I am too much of a personal person - yeah that makes no sense, I’m aware of that… I think a lot. I think too much. Thinking about everything about twenty times before actually doing it. This often leads to not actually doing, or saying, whatever it is. Of course I do occasionally say, and do, some pretty stupid stuff; that’s certainly no good either. I also generally regret it later. Everyone does stupid things.
In the last 2 weeks there have just been too many times when this has happened (not the saying stupid stuff) and it’s certainly not something that normally happens as often.
Hopefully this isn’t just a total bunch of crap that will make absolutely no sense to anyone… Yet at the same time, I don’t want it to make to much sense (yes I’m trying to be as subtle as possible), it just feels good to get it out.

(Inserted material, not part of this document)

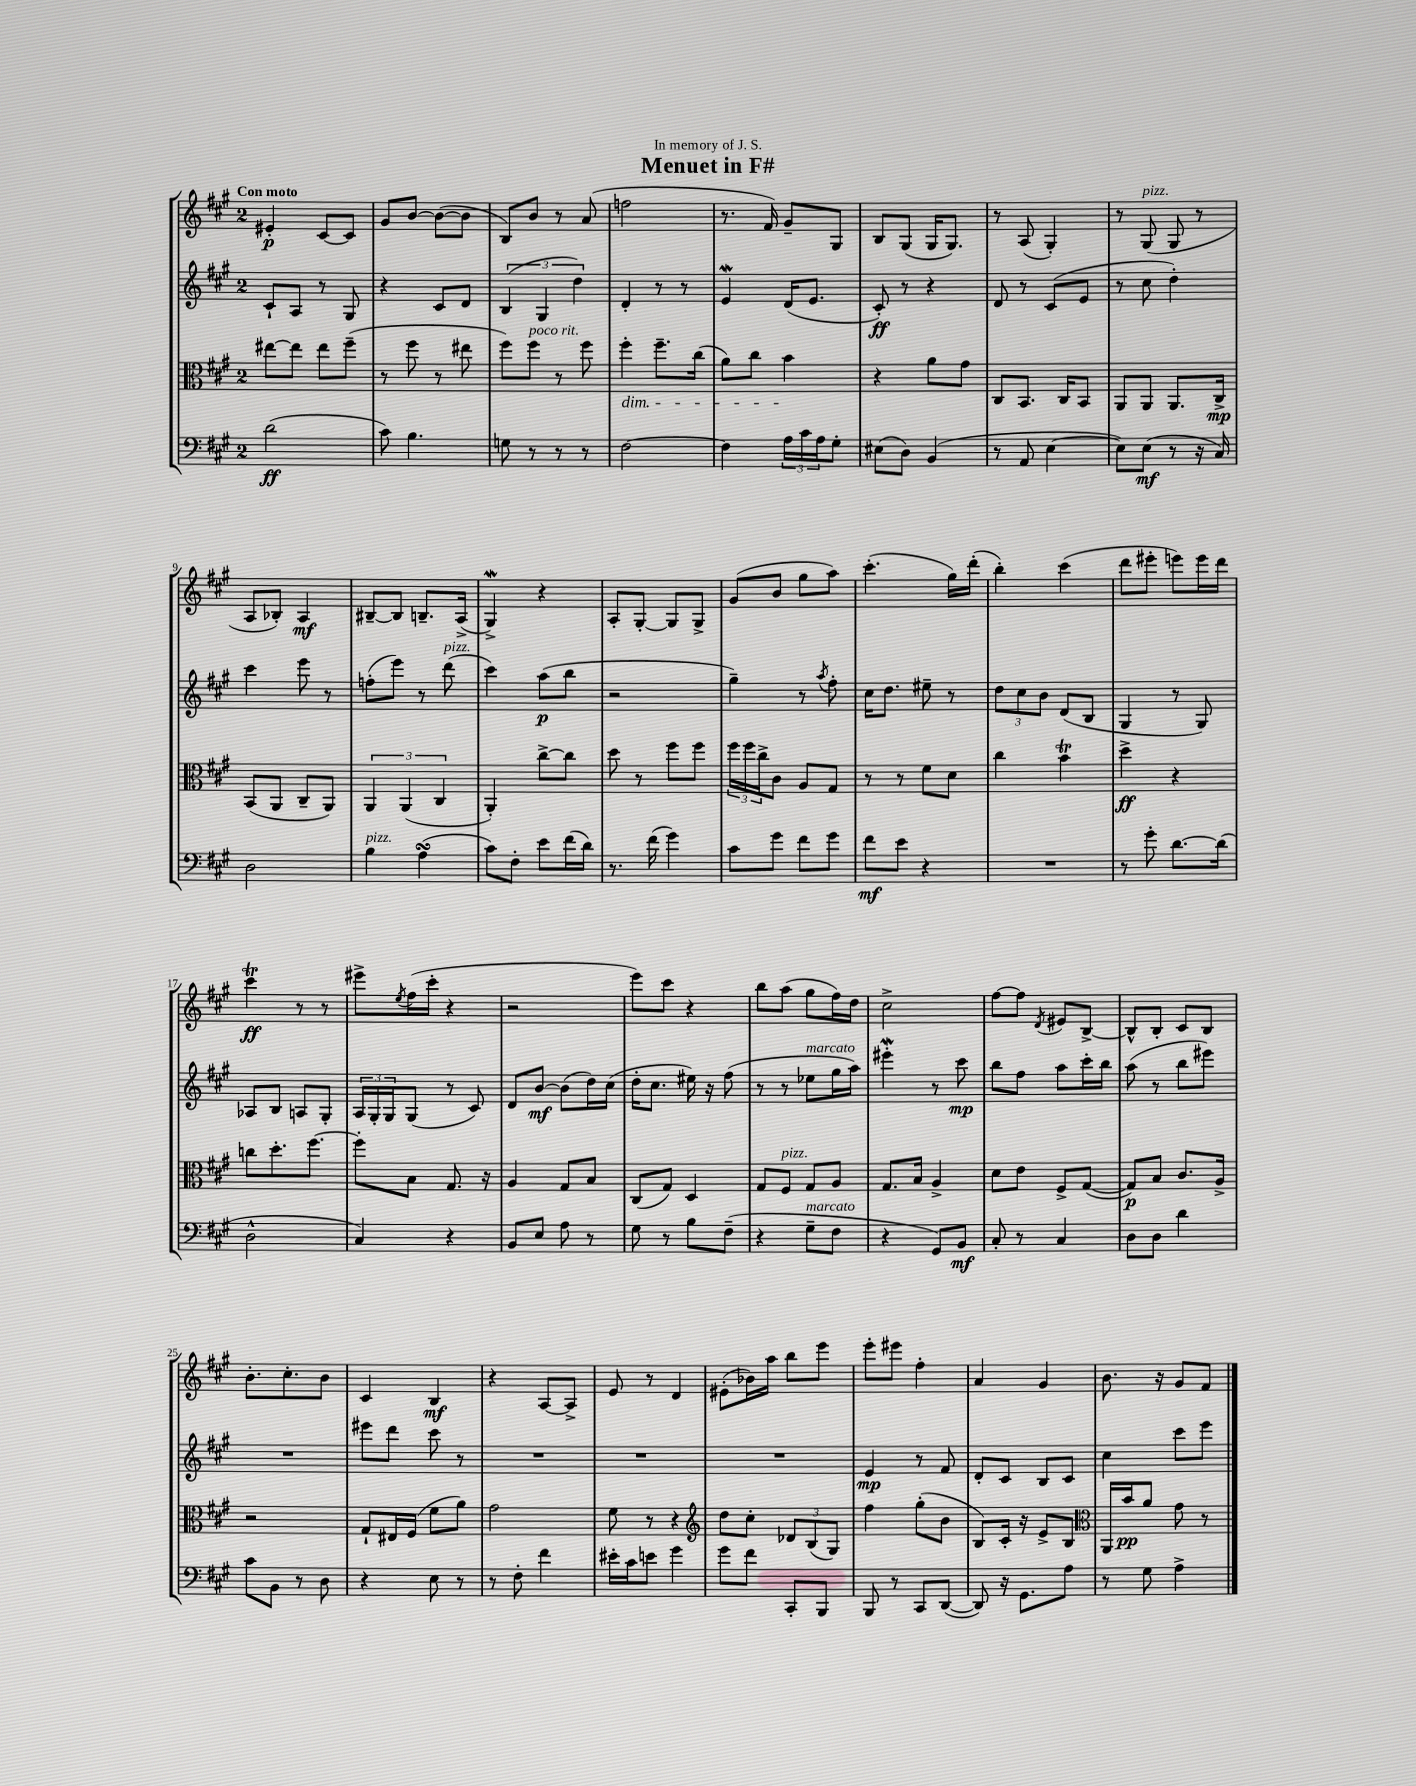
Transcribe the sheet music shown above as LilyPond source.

So I almost feel that the time may have passed. I may have lost out. All the opportunities to say a few words in the last couple of weeks. It only really occurred to me recently that I feel this way. If I can’t do it now, will I ever be able to do it?
It just takes confidence - some balls, and confidence. To know what comes next. Does anything ‘come next’? Will anything ever come next? Putting yourself out there and making a move its tough. But heck, today I wore one red shoe and one green shoe - I can do anything!